> **TASK REQUIREMENTS**
In the forum thread, which method does the proposed publication_data mode allow?

(EXTRACTED TEXT begins)

I've been using this (the advanced version specifically) for the last several months, and its been very stable, but running full templates for everything was indeed overkill. Everything I used it for just used {{.Body}} as the data sent out, which is just the body passed in the rabbitmq message. I have been using the templates to determine the exact channel quite a bit however. IE token.deauth:{{.Headers.Token}}#{{.Headers.User}} for the example diagram case I had above.

Would it alleviate enough of the worries you have regarding it being an anit-pattern/security issue if the main data was fed directly in as the content? Having only the channel be adjustable, and only through the request headers?

This would also allow for largely simplifying the method used to specify the channel to IE token.deauth:{{Token}}#{{User}}, pulling from the headers automatically, and would let me replace the template engine, which is quite heavy handed.

@FZambia
Copy link
Member

FZambia commented Aug 9, 2024

@deefdragon hello, just letting you know that I've noticed your comment, unfortunately I lost the context – so will try to refresh my understanding about the implementation you have and come back with thoughts.

@FZambia
Copy link
Member

FZambia commented Aug 29, 2024

Well, I went through the issue and refreshed the context. Current thoughts:

Probably we should introduce a new mode of async consumers. By default, async consumers should be written in a way that they expect a method and API payload command inside the incoming message payload from the external system. I.e. work in a way consumers implemented currently. In PG case method and payload are different columns, in Kafka we expect:

type KafkaJSONEvent struct {
	Method  string          `json:"method"`
	Payload JSONRawOrString `json:"payload"`
}

But in the different mode (let's call it publication_data for now) we expect ONLY the publication data in external message payload. And the method in this case is publish only, without possibility to change it somehow - because it's mostly impossible in my opinion to make a flexible solution for all other API commands in this case. The flexible solution already exists with current implementation. And it always possible to define different consumers in different modes.

(EXTRACTED TEXT ends)
(DATA SHOWN begins)

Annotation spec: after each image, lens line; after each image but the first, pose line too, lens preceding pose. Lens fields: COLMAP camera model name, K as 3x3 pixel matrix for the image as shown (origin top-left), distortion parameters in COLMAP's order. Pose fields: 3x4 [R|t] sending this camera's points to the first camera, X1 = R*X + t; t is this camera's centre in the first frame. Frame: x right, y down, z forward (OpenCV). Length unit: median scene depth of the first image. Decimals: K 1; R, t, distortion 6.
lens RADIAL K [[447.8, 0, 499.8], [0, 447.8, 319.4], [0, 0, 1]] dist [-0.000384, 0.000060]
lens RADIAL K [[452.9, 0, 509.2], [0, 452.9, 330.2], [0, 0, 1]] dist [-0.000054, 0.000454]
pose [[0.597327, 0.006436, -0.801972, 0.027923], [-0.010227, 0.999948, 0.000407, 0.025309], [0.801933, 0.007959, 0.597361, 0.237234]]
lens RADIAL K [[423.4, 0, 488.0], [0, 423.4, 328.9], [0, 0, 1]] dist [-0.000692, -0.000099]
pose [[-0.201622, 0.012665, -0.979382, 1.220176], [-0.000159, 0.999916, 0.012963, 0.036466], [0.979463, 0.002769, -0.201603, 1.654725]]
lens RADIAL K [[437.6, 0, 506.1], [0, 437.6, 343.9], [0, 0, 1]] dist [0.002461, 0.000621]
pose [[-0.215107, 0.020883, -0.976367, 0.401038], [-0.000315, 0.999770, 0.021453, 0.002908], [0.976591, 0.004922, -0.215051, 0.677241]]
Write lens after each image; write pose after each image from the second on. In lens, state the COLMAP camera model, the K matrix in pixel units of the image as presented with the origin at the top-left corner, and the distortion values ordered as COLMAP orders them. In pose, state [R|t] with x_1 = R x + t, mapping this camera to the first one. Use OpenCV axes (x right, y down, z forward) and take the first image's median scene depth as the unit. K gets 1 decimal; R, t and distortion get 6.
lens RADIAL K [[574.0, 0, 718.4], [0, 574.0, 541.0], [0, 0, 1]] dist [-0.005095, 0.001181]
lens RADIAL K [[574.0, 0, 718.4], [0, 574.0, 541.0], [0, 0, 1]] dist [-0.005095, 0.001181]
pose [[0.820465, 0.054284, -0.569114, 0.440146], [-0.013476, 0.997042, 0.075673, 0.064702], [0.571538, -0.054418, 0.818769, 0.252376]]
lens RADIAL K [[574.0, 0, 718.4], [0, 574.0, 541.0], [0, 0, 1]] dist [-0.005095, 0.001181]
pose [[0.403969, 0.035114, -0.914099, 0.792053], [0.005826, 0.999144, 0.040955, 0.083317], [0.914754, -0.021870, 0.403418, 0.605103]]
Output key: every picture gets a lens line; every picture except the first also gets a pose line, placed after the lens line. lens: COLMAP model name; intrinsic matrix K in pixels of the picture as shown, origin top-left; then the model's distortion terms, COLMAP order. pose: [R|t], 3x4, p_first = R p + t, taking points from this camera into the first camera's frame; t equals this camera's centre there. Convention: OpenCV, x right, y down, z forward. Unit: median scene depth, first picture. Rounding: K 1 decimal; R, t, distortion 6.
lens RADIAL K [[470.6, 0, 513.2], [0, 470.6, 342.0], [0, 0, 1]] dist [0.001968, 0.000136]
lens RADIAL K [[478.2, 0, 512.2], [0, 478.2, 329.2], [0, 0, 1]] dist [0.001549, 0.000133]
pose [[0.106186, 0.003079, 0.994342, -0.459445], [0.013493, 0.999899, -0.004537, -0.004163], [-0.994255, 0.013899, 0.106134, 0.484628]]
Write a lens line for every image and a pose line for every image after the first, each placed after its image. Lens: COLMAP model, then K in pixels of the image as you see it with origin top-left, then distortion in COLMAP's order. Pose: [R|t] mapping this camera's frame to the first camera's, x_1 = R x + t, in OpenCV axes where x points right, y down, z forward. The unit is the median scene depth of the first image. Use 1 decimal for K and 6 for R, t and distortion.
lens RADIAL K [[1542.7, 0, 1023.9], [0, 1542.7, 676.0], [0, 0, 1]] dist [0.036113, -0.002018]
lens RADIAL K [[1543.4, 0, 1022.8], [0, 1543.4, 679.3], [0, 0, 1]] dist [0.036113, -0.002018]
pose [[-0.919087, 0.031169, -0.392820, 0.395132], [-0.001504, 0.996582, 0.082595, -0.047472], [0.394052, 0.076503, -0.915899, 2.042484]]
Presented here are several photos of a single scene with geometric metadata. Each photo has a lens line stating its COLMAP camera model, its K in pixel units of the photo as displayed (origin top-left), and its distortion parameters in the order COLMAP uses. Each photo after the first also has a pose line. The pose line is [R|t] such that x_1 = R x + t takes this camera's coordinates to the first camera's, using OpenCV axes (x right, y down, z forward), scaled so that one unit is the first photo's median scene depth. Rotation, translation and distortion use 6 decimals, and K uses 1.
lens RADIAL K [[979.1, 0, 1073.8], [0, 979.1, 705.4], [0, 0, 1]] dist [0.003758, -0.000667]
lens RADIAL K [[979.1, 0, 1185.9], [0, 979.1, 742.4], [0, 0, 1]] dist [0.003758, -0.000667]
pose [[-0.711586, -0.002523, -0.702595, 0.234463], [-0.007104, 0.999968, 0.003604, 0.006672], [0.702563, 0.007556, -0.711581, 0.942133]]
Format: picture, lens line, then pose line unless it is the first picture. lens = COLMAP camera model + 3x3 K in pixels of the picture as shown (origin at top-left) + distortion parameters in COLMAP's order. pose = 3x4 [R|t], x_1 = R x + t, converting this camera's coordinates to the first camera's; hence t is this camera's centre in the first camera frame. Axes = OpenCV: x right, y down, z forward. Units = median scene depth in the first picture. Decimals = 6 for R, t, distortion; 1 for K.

(DATA SHOWN ends)

> **RESPONSE TO THE EXERCISE**
Only publish.